- PARTS OF THE EXERCISE -
• 1. In the usability test post, translate this sentence into Spanish: "Everyone got captchas presented in the same order."
• 2. Copy word for word everything in the entries from the line containing "SUMATE AL CANAL DE REDGOL" down to the end of the entries, with the pictures left out.

- TEXT PROVIDED -
=== Begin Enclosure ===

Tuesday, January 10, 2012

Data from first usability test

Note: Test online at www.vappic.com

Goal

People have never been exposed to 4D captchas (moving, 3D Captchas). Could they use them and if so, how quickly could they learn to do them in a reasonable amount of time?

Here are some result data from this first usability study.

Comparison of completion times and correctness for each captcha

About this graph

  • This chart shows 240 of the total 251 valid tests.
    Looking at the aggregates across all captchas, I tossed out the 3 users with: the fastest, slowest times, best and worse scores (11 total since 1 test fell into 2 categories). 
  • The captchas are in order as they were presented in the test (right-to-left). Everyone got captchas presented in the same order.
  • No feedback was given if the captcha was answered correctly or not. The test just moved on to the next image.
  • Accuracy is green and higher is better. Range goes from -1.0 -> 1.0 and is based on a fairly complex algorithm. (see Scoring Challenges section below).
  • Time is blue and lower is better. It is measured in second from when the image finished loading until when the answer was submitted.
  • mHkRvh is the first 4D captcha presented where the red line is drawn. (see Captchas Used in Test table below).
  • There is a captcha missing from the results (nusMex géographie). This was a removed from the initial processing because the unicode character é was difficult to handle correctly using my tools. I will go back and try to re-add it. (See scoring discussion below.)
  • I didn't include scores for people who didn't complete the whole test. I need to go back and figure out drop-off rates.
  • For scoring, special characters, whitespace and case did not matter. (e.g. 'rrediali [RD684]' == 'rredialird648' == 'rrediali rd684')

=== End Enclosure ===

- ENTRIES SHOWN -
=== Begin Enclosure ===

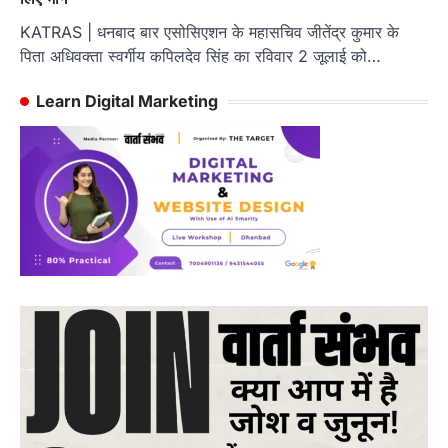
KATRAS | धनबाद बार एसोसिएशन के महासचिव जीतेंद्र कुमार के
पिता अधिवक्ता स्वर्गीय कपिलदेव सिंह का रविवार 2 जूलाई को…
Learn Digital Marketing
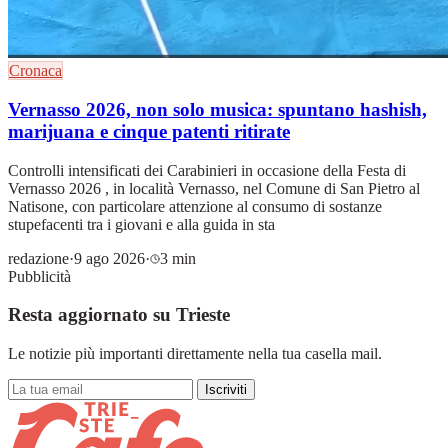
Cronaca
Vernasso 2026, non solo musica: spuntano hashish,
marijuana e cinque patenti ritirate
Controlli intensificati dei Carabinieri in occasione della Festa di
Vernasso 2026 , in località Vernasso, nel Comune di San Pietro al
Natisone, con particolare attenzione al consumo di sostanze
stupefacenti tra i giovani e alla guida in sta
redazione
·
9 ago 2026
·
3 min
Pubblicità
Resta aggiornato su Trieste
Le notizie più importanti direttamente nella tua casella mail.
Iscriviti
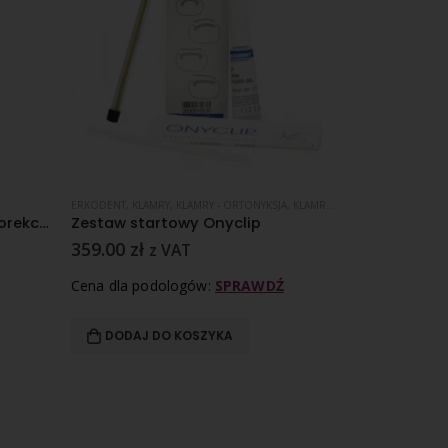
BRA
ERKODENT
,
KLAMRY
,
KLAMRY - ORTONYKSJA
,
KLAMRY KLEJONE
KIKGEL
,
WRASTAJĄCE
,
KOSMETYK
ERKODENT LORYKO Opaska korekcyjna palucha koślawego – rozmiar M
Zestaw startowy Onyclip
359.00
zł
33.00
zł
z VAT
z 
Cena dla podologów:
SPRAWDŹ
Cena dla pod
DODAJ DO KOSZYKA
DOWIEDZ 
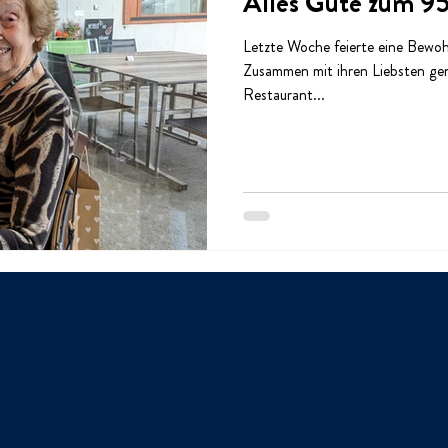
Alles Gute zum 95
Letzte Woche feierte eine Bewoh
Zusammen mit ihren Liebsten gen
Restaurant...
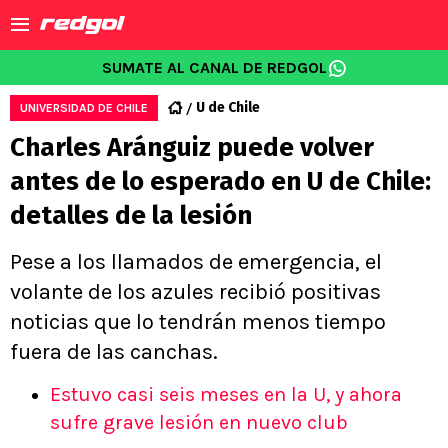
SUMATE AL CANAL DE REDGOL
U de Chile
UNIVERSIDAD DE CHILE
Charles Aránguiz puede volver
antes de lo esperado en U de Chile:
detalles de la lesión
Pese a los llamados de emergencia, el
volante de los azules recibió positivas
noticias que lo tendrán menos tiempo
fuera de las canchas.
Estuvo casi seis meses en la U, y ahora
sufre grave lesión en nuevo club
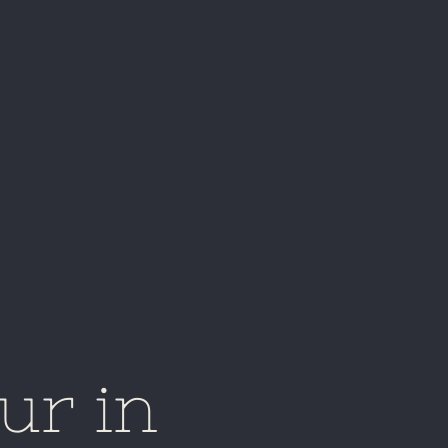
ur in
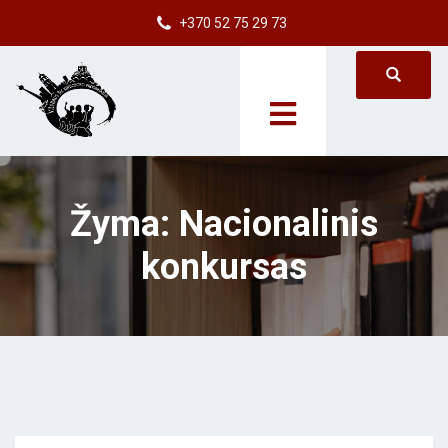
+370 52 75 29 73
Žyma:
Nacionalinis
konkursas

=== End Enclosure ===

- ANSWERS FOR THE TASKS -
• 1. Todos recibieron los captchas presentados en el mismo orden.

• 2.
SUMATE AL CANAL DE REDGOL
U de Chile
UNIVERSIDAD DE CHILE
Charles Aránguiz puede volver
antes de lo esperado en U de Chile:
detalles de la lesión
Pese a los llamados de emergencia, el
volante de los azules recibió positivas
noticias que lo tendrán menos tiempo
fuera de las canchas.
Estuvo casi seis meses en la U, y ahora
sufre grave lesión en nuevo club
ur in
+370 52 75 29 73
Žyma:
Nacionalinis
konkursas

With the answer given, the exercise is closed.